Главным образом, конечно, в ней налегали на языки – а Дарвин никогда не мог хорошо овладеть ни одним языком.
Большое значение придавалось писанию стихов – Дарвин не имел ни капли стихотворного таланта и, хотя в молодости с удовольствием читал некоторые оды Горация, исторические драмы Шекспира, «Потерянный рай» Мильтона и тому подобное, но впоследствии положительно не выносил поэзии.
Вообще, в школе преподавалось именно то, к чему он был неспособен, и не было того, что могло бы его заинтересовать. Вследствие этого ученье шло довольно туго. Ненависть к классическому образованию и недоверие к школам вообще – вот, кажется, все, что вынес Дарвин из гимназии Бётлера. «Никто не ненавидит больше меня старое стереотипное бессмысленное классическое образование», – говорил он впоследствии.
Но параллельно с этой бесполезной муштровкой шло обучение в другой, более обширной школе. Любовь и интерес к природе обнаружились у Дарвина очень рано, лет с восьми. Сначала они могли выразиться, разумеется, только в виде коллекционерской и охотничьей страсти. Он собирал растения, минералы, раковины, насекомых, даже печати, автографы, монеты и тому подобное, рано пристрастился к рыбной ловле и целые часы проводил с удочкой, – но особенно полюбил охоту.

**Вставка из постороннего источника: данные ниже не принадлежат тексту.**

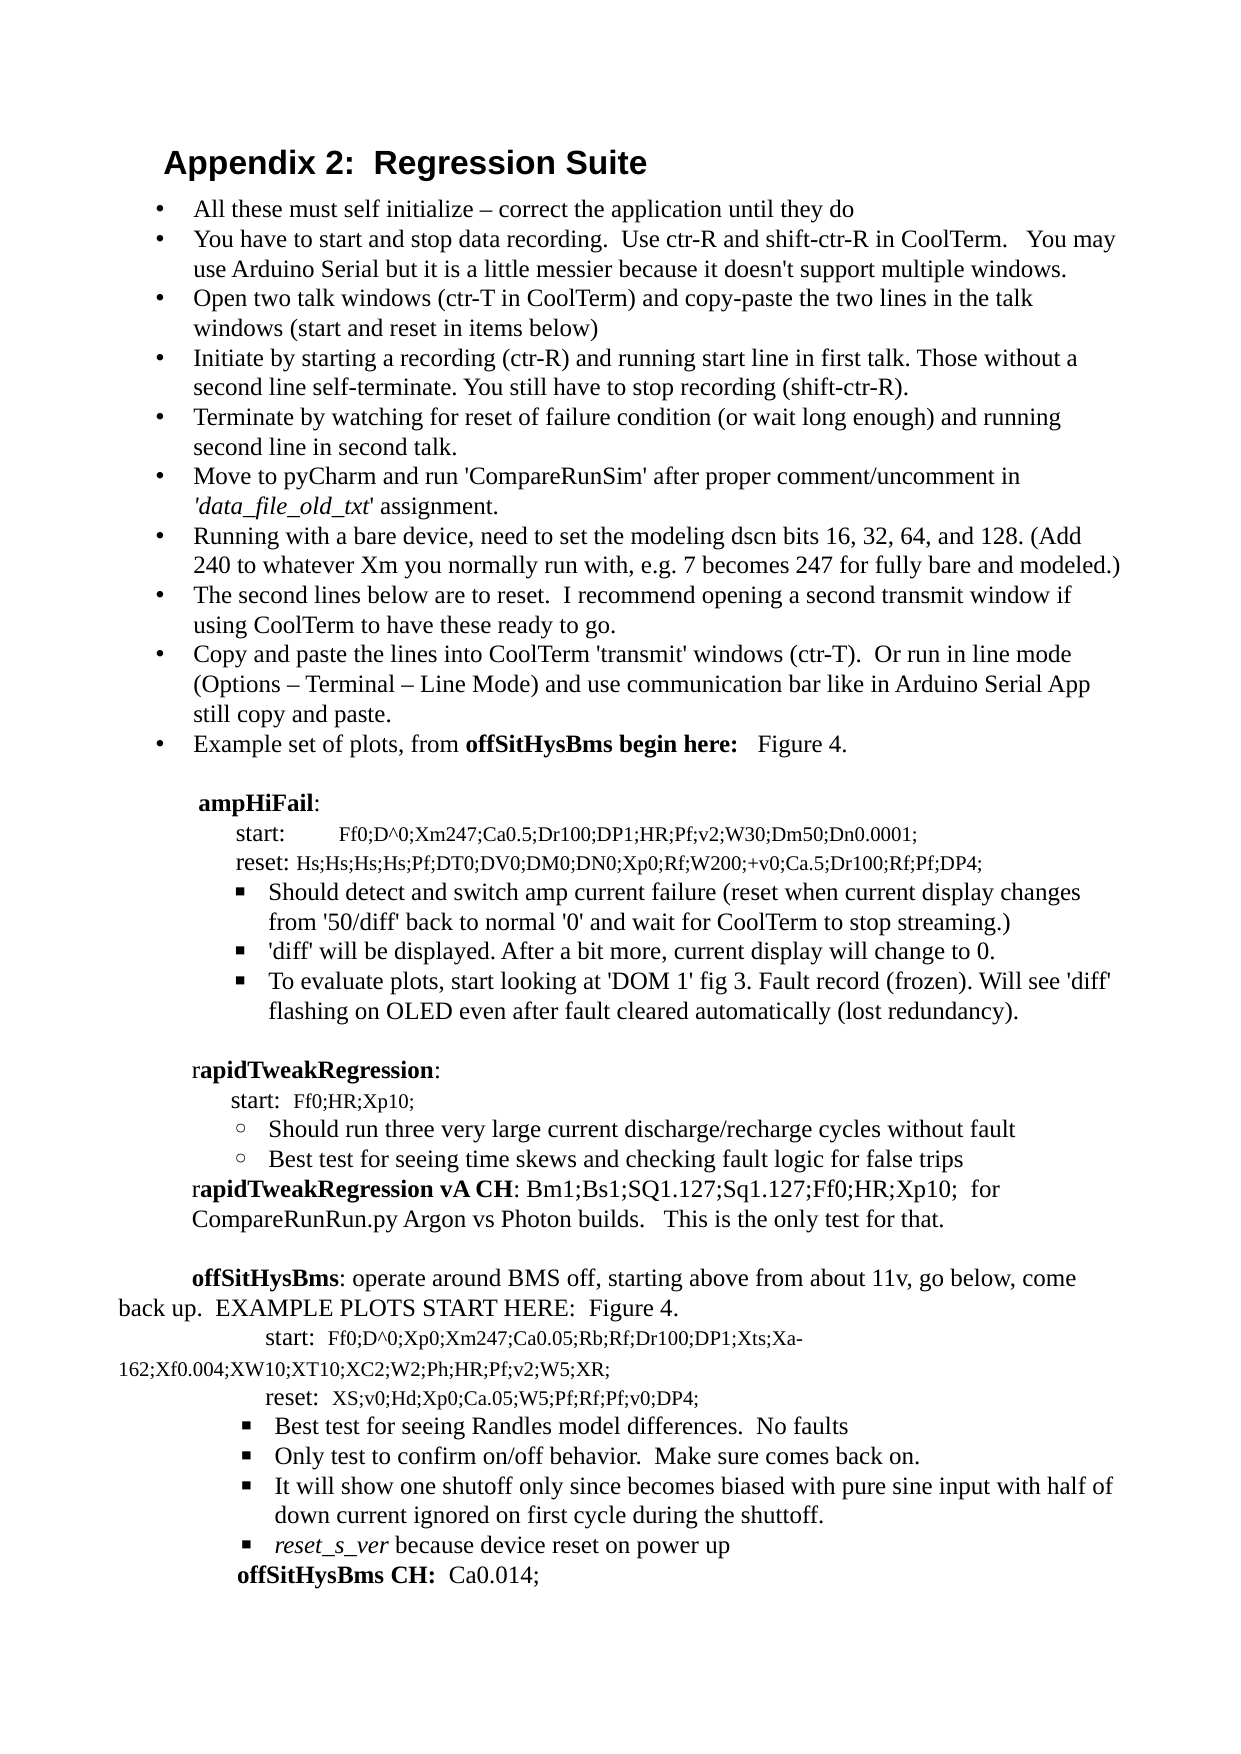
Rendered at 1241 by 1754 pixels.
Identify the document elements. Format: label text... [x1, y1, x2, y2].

text start: Ff0;D^0;Xp0;Xm247;Ca0.05;Rb;Rf;Dr100;DP1;Xts;Xa-162;Xf0.004;XW10;XT10;XC2;W2;Ph;HR;Pf;v2;W5;XR; [118, 1321, 1122, 1381]
list Should detect and switch amp current failure (reset when current display changes from '50/diff' back to normal '0' and wait for CoolTerm to stop streaming.) [231, 876, 1122, 936]
list reset_s_ver because device reset on power up [237, 1529, 1122, 1559]
text reset: XS;v0;Hd;Xp0;Ca.05;W5;Pf;Rf;Pf;v0;DP4; [118, 1381, 1122, 1411]
list You have to start and stop data recording. Use ctr-R and shift-ctr-R in CoolTerm. You may use Arduino Serial but it is a little messier because it doesn't support multiple windows. [156, 223, 1122, 282]
list Copy and paste the lines into CoolTerm 'transmit' windows (ctr-T). Or run in line mode (Options – Terminal – Line Mode) and use communication bar like in Arduino Serial App still copy and paste. [156, 639, 1122, 728]
list Should run three very large current discharge/recharge cycles without fault [231, 1114, 1122, 1143]
list Only test to confirm on/off behavior. Make sure comes back on. [237, 1440, 1122, 1470]
text rapidTweakRegression: [192, 1054, 1122, 1084]
list start: Ff0;HR;Xp10; [193, 1084, 1122, 1114]
list The second lines below are to reset. I recommend opening a second transmit window if using CoolTerm to have these ready to go. [156, 579, 1122, 639]
list offSitHysBms CH: Ca0.014; [199, 1559, 1122, 1589]
text rapidTweakRegression vA CH: Bm1;Bs1;SQ1.127;Sq1.127;Ff0;HR;Xp10; for CompareRunRun.py Argon vs Photon builds. This is the only test for that. [192, 1173, 1122, 1232]
list To evaluate plots, start looking at 'DOM 1' fig 3. Fault record (frozen). Will see 'diff' flashing on OLED even after fault cleared automatically (lost redundancy). [231, 965, 1122, 1024]
text offSitHysBms: operate around BMS off, starting above from about 11v, go below, come back up. EXAMPLE PLOTS START HERE: Figure 4. [118, 1262, 1122, 1321]
list All these must self initialize – correct the application until they do [156, 194, 1122, 223]
list Initiate by starting a recording (ctr-R) and running start line in first talk. Those without a second line self-terminate. You still have to stop recording (shift-ctr-R). [156, 342, 1122, 401]
list start: Ff0;D^0;Xm247;Ca0.5;Dr100;DP1;HR;Pf;v2;W30;Dm50;Dn0.0001; [198, 817, 1122, 846]
list 'diff' will be displayed. After a bit more, current display will change to 0. [231, 936, 1122, 965]
list Terminate by watching for reset of failure condition (or wait long enough) and running second line in second talk. [156, 401, 1122, 461]
list Running with a bare device, need to set the modeling dscn bits 16, 32, 64, and 128. (Add 240 to whatever Xm you normally run with, e.g. 7 becomes 247 for fully bare and modeled.) [156, 520, 1122, 579]
list Best test for seeing time skews and checking fault logic for false trips [231, 1143, 1122, 1173]
list ampHiFail: [161, 787, 1122, 817]
list reset: Hs;Hs;Hs;Hs;Pf;DT0;DV0;DM0;DN0;Xp0;Rf;W200;+v0;Ca.5;Dr100;Rf;Pf;DP4; [198, 846, 1122, 876]
list Open two talk windows (ctr-T in CoolTerm) and copy-paste the two lines in the talk windows (start and reset in items below) [156, 282, 1122, 342]
subtitle Appendix 2: Regression Suite [118, 143, 1122, 182]
list Example set of plots, from offSitHysBms begin here: Figure 4. [156, 728, 1122, 757]
list Best test for seeing Randles model differences. No faults [237, 1411, 1122, 1440]
list Move to pyCharm and run 'CompareRunSim' after proper comment/uncomment in 'data_file_old_txt' assignment. [156, 461, 1122, 520]
list It will show one shutoff only since becomes biased with pure sine input with half of down current ignored on first cycle during the shuttoff. [237, 1470, 1122, 1529]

Конечно, эти занятия казались его родным и знакомым простым шалопайством. Даже отец, проницательный и тонкий психолог, не видел в них ничего другого и, огорчаясь скромными успехами сына в школьных занятиях, заметил ему однажды: «У тебя только и есть интереса, что к стрельбе, возне с собаками и ловле крыс; ты будешь позором для себя и для своей семьи!»
«Мой отец, – замечает по этому поводу Дарвин, – хотя и добрейший из людей, которых я когда-либо знал, был, вероятно, очень раздражен и не совсем справедлив, когда говорил эти слова».